Changing to priority to match with https://issues.redhat.com/browse/OTA-211 priority
Haven't had time to get back around to this. Adding UpcomingSprint
https://github.com/openshift/cluster-version-operator/pull/311 (for bug 1797123) will provide a safety valve here. Lala and Ben were going to take a look, but don't seem to have had time yet (although Abinav approved it 3d ago ). If/when that lands, we can revisit whether we need more than the safety valve for this bug. Until then, the UpcomingSprint Lala just added makes sense.
#311 (discussed in comment 19) landed today, which means that folks using 4.6 nightlies (once we promote the next one) and later 4.6 RCs and eventually GA releases will be able to work around this by adding their Cincinnati/update-recommendation-service CA to the Proxy config object's trustedCA bundle. Once we test that out in bug 1797123 and get some feedback on whether it's a workable stopgap, we may backport it to earlier releases.
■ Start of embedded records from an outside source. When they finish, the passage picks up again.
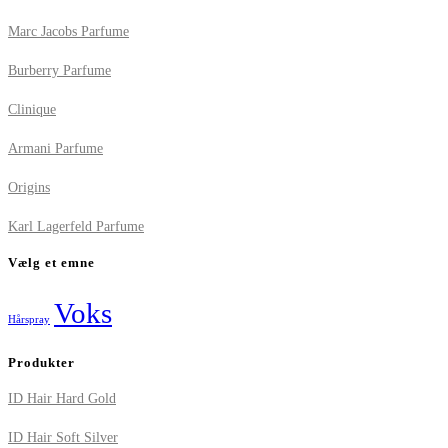
Marc Jacobs Parfume
Burberry Parfume
Clinique
Armani Parfume
Origins
Karl Lagerfeld Parfume
Vælg et emne
Voks
Hårspray
Produkter
ID Hair Hard Gold
ID Hair Soft Silver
Still working through verification for bug 1797123.
@liujia verified the bug 1797123 changes as a stopgap workaround for this issue , as described in comment 19 and . This bug will remain open to track whether and how we implement a more targeted MitM fix, based on enhancement#325 as mentioned in comment 13 or some other effort.
4.6 mitigation is in place. Punting future work to 4.7.
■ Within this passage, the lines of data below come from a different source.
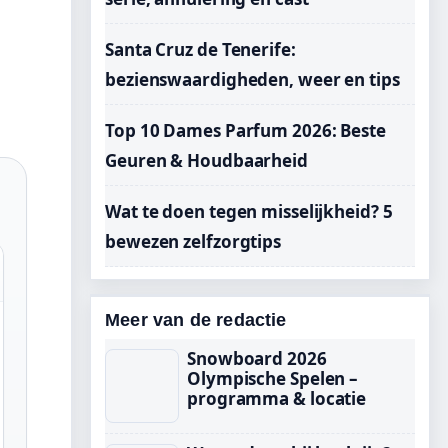
Santa Cruz de Tenerife:
bezienswaardigheden, weer en tips
Top 10 Dames Parfum 2026: Beste
Geuren & Houdbaarheid
Wat te doen tegen misselijkheid? 5
bewezen zelfzorgtips
Meer van de redactie
Snowboard 2026
Olympische Spelen –
programma & locatie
To avoid having to tag this UpcomingSprint each sprint, I'm just going to close this DEFERRED. We can re-open if folks are not satisfied with the stopgap workaround once they've had time to kick that around.
*** Bug 1889006 has been marked as a duplicate of this bug. ***
I read through the case and it looks like a lot of time has been spent discussing this and thinking over it and if it really needs fixing and when to fix it ... but the reporter has already described in quite detail that the bug can _easily_ be fixed. I don't understand why it has not simply been done already as it looks like that fix would have required less time doing it than all the time spent discussing it ... :-(
@Joel Pearson, could you clarify "I updated the cluster-version-operator and also mounted in /etc/pki as readonly and then it could download version updates correctly" a little bit? I could use this. I mean did you really just add another mount into the container? Where exactly (on which level) did you modify the deployment? Thanks!
I did this for a particular client which I don't have access to at the moment and they're using explicit proxies now as I had reliability issues with their transparent setup (nothing to do with OpenShift).
But from memory, I went in and modified the cluster-version-operator kubernetes deployment yaml. I think there was already a reference to /etc/ssl, so I just added another mount using the same mount type (hostPath I think?). But basically, just look for /etc/ssl and duplicate all volume references that it uses but use /etc/pki instead.